Mobile health care units
In selected countries, we set up mobile teams to provide medical care in inaccessible regions. This is the way to deliver treatment to as many patients as possible. In 2016, our mobile team travelled across the besieged area of Homs in Syria. Over half a year, we helped more than 50,000 people in the region.
We improve access to health care
We build and refurbish hospitals, and establish outpatient facilities and clinics. In 2010, an earthquake in Haiti severely crippled the health care infrastructure and hence patients’ access to doctors. Hospitals, health centres, and clinics were either destroyed or damaged to where they could not function. Therefore, as part of its humanitarian activity and in addition to the urgent live-saving operations, MAGNA built and fully equipped a mother and child health centre in Port-au-Prince.

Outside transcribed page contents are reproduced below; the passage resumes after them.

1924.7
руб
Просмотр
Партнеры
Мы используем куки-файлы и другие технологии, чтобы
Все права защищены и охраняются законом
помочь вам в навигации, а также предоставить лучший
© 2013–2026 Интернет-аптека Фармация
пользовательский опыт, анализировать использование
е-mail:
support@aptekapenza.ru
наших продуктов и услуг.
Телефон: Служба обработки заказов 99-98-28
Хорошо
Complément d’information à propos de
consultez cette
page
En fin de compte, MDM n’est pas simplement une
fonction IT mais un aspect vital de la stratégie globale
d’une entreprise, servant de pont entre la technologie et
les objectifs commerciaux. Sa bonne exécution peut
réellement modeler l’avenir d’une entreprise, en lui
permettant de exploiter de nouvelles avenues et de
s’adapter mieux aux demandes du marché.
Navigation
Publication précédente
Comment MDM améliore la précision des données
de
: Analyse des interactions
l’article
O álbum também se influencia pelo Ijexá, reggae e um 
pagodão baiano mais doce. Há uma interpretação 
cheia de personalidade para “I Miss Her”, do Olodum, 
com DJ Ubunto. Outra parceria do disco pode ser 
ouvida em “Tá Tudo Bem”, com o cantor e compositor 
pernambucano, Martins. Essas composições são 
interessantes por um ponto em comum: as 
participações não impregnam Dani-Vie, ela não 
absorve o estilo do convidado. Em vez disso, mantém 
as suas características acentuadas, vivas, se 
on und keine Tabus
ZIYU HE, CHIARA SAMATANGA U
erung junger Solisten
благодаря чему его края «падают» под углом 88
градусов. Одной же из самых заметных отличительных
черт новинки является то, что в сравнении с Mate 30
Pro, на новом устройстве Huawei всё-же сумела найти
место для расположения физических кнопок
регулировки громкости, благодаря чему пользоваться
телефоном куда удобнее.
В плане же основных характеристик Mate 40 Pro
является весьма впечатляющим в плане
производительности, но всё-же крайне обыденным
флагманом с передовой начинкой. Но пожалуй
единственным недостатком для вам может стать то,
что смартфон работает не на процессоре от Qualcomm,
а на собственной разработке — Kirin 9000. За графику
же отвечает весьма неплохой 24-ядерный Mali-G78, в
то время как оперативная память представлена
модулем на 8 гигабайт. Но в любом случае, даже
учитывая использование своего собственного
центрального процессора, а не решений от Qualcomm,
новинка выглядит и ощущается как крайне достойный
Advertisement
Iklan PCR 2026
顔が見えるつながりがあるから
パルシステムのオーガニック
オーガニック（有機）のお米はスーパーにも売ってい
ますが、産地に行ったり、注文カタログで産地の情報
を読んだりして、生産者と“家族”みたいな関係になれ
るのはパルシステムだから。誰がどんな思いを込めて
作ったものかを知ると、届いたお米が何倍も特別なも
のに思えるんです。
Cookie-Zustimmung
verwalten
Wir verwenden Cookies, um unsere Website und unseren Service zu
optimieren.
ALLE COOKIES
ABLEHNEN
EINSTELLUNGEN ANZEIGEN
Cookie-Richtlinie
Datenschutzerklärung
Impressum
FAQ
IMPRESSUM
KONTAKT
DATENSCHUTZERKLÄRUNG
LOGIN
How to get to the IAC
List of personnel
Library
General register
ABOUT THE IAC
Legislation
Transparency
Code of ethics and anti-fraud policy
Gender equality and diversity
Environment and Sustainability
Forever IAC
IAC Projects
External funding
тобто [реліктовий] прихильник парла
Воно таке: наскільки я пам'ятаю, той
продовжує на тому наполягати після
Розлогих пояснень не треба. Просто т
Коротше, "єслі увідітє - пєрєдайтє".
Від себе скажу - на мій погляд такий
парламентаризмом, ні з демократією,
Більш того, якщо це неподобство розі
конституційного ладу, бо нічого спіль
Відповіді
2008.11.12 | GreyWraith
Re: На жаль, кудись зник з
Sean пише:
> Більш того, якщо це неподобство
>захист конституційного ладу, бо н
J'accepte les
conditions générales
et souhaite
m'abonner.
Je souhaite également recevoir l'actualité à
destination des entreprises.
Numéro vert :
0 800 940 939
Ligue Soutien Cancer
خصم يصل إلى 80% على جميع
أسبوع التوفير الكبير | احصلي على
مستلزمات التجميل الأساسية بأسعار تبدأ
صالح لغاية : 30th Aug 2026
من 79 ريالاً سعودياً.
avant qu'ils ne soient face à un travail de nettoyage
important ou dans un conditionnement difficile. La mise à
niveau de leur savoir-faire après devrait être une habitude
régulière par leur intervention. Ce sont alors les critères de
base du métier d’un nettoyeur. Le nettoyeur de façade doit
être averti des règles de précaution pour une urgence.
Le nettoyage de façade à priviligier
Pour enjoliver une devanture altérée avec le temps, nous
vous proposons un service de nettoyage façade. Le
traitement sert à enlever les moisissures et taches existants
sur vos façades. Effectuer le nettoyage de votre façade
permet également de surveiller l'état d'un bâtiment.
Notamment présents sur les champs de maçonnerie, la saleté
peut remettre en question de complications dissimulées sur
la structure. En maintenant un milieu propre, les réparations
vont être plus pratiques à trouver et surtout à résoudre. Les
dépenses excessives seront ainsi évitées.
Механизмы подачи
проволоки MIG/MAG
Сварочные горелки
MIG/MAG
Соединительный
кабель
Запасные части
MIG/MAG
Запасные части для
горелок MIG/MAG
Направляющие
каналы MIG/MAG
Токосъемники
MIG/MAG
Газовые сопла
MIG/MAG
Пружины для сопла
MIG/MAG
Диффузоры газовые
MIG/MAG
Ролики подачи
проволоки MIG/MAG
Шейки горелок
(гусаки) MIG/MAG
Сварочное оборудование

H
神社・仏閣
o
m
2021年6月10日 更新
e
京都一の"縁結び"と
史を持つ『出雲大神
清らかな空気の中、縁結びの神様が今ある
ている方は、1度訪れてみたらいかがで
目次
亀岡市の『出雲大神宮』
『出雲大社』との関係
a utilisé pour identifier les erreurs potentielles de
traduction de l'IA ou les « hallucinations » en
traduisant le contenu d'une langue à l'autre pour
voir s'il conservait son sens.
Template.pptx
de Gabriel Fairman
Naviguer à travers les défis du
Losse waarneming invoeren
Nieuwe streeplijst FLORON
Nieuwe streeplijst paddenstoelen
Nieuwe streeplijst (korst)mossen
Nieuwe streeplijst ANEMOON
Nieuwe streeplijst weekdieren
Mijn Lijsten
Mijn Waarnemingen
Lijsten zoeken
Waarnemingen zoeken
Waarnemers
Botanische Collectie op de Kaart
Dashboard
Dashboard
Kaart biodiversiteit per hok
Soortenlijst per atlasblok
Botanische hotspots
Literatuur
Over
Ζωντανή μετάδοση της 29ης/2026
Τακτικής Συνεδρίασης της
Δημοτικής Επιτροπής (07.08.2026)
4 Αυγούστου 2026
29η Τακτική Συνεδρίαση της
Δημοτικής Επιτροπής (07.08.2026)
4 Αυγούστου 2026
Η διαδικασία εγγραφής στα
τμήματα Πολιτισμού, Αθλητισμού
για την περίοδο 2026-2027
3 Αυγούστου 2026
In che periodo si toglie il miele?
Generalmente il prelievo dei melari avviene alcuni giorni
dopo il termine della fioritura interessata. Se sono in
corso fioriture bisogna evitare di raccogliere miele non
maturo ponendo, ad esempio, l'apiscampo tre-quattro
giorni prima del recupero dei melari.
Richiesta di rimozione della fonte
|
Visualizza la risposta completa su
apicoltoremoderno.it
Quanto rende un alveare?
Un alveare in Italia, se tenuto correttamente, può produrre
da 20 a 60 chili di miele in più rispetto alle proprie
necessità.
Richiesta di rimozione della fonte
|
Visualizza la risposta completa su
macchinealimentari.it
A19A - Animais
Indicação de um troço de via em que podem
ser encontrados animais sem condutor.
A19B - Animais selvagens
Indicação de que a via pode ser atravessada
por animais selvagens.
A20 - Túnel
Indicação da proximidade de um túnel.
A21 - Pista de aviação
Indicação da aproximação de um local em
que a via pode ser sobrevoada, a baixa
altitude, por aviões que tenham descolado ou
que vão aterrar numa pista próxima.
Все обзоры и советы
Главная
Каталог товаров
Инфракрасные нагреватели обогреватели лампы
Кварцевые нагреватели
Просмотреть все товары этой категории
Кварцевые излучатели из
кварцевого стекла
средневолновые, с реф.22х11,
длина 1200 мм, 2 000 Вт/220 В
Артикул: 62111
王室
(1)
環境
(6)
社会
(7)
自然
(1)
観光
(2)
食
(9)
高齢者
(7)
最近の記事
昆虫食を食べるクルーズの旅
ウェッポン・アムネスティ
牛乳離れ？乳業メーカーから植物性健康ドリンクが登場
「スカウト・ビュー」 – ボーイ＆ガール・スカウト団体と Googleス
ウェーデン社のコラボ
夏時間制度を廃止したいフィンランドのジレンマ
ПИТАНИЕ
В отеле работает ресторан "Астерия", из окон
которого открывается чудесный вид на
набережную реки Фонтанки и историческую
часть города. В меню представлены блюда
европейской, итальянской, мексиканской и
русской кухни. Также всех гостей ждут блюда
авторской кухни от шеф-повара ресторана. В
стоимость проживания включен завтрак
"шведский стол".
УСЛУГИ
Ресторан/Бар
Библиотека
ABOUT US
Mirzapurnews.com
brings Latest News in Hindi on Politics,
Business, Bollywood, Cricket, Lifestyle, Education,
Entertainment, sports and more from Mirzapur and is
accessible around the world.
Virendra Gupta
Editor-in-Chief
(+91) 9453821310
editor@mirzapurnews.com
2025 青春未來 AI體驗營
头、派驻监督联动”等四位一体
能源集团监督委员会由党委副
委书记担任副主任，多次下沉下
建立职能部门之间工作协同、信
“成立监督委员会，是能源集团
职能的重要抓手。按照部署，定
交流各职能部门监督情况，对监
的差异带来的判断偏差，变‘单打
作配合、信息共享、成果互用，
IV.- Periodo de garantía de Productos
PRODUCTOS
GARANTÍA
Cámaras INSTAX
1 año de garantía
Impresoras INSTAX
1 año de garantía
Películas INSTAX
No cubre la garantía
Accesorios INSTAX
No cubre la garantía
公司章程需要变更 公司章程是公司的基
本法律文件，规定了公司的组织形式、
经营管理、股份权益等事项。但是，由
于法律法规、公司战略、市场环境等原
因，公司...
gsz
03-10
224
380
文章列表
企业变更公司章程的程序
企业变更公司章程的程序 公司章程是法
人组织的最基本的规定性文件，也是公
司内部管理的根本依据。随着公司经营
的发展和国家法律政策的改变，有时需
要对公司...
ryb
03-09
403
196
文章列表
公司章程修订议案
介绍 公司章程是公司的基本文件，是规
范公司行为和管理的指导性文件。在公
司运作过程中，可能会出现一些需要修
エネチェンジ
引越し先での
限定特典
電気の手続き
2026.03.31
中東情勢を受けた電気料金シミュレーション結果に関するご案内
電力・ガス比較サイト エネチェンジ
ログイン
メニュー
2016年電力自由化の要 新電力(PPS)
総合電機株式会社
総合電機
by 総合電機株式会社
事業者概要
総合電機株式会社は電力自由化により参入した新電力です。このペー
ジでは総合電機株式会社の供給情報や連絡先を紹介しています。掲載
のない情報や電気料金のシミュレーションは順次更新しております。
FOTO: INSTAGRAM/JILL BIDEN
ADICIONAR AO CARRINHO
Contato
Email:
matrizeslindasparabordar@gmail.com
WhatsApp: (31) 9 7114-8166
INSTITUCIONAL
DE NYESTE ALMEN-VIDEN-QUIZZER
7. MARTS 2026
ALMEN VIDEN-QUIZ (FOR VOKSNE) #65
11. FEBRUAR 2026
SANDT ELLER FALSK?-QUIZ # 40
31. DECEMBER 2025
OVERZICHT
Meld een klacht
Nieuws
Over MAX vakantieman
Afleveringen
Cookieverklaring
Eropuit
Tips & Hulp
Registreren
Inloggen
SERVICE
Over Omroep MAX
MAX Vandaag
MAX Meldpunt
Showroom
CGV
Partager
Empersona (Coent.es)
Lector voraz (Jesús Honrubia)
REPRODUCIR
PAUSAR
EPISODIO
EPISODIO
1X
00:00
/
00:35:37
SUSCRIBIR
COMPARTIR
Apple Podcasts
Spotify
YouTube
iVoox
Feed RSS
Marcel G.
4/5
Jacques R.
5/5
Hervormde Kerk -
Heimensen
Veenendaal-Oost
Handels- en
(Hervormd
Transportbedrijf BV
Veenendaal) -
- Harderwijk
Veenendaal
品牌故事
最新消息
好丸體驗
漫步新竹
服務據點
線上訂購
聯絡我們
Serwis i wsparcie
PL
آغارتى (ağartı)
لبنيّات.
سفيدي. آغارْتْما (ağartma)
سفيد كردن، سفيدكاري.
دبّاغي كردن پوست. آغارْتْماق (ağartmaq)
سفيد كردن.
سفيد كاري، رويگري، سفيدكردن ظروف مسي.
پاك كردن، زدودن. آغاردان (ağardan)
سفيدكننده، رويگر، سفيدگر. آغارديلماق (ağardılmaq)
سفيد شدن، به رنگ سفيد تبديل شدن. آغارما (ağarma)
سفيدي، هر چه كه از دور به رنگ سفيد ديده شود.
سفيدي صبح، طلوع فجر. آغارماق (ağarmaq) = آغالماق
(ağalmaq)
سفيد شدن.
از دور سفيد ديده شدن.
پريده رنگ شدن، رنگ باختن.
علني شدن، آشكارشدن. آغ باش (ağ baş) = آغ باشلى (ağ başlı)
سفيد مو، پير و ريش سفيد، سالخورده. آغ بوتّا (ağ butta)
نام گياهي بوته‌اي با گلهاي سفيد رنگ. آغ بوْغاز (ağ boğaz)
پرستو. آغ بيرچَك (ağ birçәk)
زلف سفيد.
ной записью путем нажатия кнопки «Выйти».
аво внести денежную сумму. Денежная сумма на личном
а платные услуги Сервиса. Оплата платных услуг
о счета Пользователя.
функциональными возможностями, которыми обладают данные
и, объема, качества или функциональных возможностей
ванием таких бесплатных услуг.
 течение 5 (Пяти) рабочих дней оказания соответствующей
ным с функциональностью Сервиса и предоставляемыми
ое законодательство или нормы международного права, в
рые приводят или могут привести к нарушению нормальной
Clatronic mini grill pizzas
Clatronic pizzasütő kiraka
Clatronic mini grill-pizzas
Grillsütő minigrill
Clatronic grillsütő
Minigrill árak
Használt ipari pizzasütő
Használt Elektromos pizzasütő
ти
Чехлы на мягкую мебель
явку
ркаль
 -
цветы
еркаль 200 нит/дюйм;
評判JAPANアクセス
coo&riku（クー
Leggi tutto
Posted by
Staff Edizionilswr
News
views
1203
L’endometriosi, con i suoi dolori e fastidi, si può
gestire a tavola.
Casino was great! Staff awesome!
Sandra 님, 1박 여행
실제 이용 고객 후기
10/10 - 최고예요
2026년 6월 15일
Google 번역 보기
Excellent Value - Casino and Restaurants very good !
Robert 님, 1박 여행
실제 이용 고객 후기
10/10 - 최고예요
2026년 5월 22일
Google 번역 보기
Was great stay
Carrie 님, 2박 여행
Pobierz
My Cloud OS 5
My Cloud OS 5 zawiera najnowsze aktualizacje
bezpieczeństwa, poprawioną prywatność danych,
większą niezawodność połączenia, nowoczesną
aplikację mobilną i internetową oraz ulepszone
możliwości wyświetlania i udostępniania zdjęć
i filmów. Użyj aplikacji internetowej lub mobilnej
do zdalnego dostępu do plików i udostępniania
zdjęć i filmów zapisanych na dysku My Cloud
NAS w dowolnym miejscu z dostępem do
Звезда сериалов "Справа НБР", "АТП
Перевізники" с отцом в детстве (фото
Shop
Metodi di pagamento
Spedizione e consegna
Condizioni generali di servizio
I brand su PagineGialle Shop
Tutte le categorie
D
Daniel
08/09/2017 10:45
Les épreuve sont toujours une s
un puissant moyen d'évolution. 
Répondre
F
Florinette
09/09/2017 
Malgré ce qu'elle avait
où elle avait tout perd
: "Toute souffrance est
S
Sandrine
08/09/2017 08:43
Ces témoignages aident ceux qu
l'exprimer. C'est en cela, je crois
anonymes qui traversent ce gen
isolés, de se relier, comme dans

The operations centre in Bratislava, Slovakia is responsible for implementing humanitarian projects. It decides on the personnel, logistical, and financial resources necessary to implement and manage missions and projects.
In addition, it monitors projects throughout the year with such instruments as monthly field team reports and quarterly project manager evaluation. It also prepares an annual report containing information on field activities and medical data obtained.
All projects are characterized in detail before they actually launch, and regular evaluations continue over the duration of the projects. Clearly defined quantitative as well as qualitative targets are revised as necessary. It is only these clearly defined needs that determine the duration of our intervention, which is systematically reviewed during the mission. We assess projects and needs on an ongoing basis using a standardized data collection system and ongoing studies.
Each MAGNA project has its own detailed budget, which we reviewed regularly over each year. Project managers monitor project budgets, ensuring all operations are carried out responsibly and in line with project objectives. All budgets are controlled and subject to approval by the MAGNA Board of Directors.
MAGNA manages most of its projects on its own. In rare cases, we may also possible provide financial support to other humanitarian organizations, community groups, or healthcare facilities with which we’re working in certain areas.
MAGNA cooperates with a large number of partners, including:
Health ministries in all countries where we implement projects, at district, regional, and national level
National and international NGOs,
European Civil Protection and Humanitarian Aid Operations (ECHO)
International organizations such as WHO / UNICEF / WFP / UNFPA,
These partnerships and collaborations help us effectively expand our programs’ coverage and scope, ensuring that as many people as possible benefit as well as identifying best practices and lessons learned.
We follow recognized international standards for medical practice and humanitarian issues. These include World Health Organization (WHO) health policy as well as the Red Cross Code.